For a while he’d thought he was safe, that The Duke didn’t know . . . how could he? The two of them hardly traveled in the same circles, and The Duke certainly did not read the society pages.
But now, he was certain. He’d seen the man—the man with the walking stick, the one who’d been trying so desperately not to be seen—as he’d left his mother’s place earlier that morning. He wouldn’t have thought anything of it had he not seen the man again, outside his tailor’s.
That cinched it. He’d been found out. He was going to be made to pay for what he’d done. . . .
Because if it wasn’t Granville’s men that were following him—and, oh, how much preferable if it were!—it could only be The Duke’s. And while the thought of Granville sussing out his affair with Jackie and ruining his chances with Caroline was unsettling, the thought of The Duke finding out the truth about what he’d done was terrifying.
“Hurst, darling.” Jacquelyn sounded concerned. “Let me help. You know how good I am at making you feel better.”
He wrenched his hands away from his face. “You can’t,” he cried, aware that he sounded like a wild man, and not caring. “All right, Jackie? This is one time there’s nothing—nothing—you can do to help.”
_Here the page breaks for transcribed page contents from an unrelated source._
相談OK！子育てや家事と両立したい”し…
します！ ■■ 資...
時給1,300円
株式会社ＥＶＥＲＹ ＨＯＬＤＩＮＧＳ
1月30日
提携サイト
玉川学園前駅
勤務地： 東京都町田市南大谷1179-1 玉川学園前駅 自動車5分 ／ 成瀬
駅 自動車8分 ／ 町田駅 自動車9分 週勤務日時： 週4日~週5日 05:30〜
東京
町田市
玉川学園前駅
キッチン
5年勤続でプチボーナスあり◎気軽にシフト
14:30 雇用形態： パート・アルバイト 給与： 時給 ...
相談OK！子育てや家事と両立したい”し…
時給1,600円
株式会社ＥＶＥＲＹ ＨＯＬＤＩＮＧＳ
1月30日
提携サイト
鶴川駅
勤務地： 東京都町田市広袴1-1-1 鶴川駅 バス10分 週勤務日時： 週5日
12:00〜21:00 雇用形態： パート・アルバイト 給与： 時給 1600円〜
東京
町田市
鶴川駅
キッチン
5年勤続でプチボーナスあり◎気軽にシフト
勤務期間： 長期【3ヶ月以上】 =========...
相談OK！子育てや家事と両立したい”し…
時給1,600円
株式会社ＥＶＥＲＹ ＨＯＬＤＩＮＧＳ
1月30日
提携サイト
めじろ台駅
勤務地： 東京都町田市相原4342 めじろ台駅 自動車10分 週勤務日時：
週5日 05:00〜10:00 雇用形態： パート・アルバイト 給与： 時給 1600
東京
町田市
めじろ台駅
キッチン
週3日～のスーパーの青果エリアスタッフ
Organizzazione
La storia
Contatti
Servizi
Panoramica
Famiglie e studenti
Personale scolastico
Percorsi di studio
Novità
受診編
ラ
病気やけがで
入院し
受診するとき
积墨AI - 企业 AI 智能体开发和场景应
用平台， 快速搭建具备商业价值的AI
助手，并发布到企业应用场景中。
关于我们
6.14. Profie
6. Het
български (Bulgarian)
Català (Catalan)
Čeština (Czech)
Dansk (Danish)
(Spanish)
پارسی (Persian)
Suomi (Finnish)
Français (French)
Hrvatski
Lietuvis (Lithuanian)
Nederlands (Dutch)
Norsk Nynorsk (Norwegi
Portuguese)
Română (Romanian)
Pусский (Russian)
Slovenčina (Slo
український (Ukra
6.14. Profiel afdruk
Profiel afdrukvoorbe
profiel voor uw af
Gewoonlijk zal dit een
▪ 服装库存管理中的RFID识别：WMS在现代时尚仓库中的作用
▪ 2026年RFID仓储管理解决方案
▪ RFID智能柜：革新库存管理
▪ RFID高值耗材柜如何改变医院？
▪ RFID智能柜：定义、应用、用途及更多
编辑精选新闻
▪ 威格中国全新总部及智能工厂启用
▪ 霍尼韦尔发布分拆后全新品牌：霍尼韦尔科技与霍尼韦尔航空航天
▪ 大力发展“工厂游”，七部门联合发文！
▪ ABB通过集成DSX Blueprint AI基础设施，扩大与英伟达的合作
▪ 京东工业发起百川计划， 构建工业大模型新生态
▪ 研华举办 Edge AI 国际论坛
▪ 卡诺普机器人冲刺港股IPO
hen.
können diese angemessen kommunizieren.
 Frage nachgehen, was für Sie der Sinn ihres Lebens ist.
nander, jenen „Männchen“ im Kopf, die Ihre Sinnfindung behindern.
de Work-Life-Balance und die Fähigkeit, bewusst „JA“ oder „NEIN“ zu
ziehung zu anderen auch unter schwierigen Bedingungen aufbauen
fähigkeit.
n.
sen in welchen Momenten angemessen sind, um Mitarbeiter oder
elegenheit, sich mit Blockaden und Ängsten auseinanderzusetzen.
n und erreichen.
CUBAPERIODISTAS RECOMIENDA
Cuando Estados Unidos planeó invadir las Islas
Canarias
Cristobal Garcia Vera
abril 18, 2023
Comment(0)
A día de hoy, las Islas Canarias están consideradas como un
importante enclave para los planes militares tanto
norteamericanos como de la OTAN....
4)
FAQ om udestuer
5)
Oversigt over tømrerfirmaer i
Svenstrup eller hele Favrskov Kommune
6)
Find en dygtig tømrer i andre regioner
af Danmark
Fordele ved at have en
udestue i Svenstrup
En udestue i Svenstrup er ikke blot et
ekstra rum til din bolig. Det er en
Jacquelyn raised her eyebrows.
And without another word, she leaned down and lifted the hem of her skirt, revealing her long legs, clad in stylish lace-trimmed pantaloons. Pantaloons which, she soon showed him, were quite easily removed.
“Nothing?” Jacquelyn asked, as she brought his head down toward her lap.
Hurst gazed at the thick black patch of down between her legs. “Well,” he admitted, reflectively. “Maybe something.”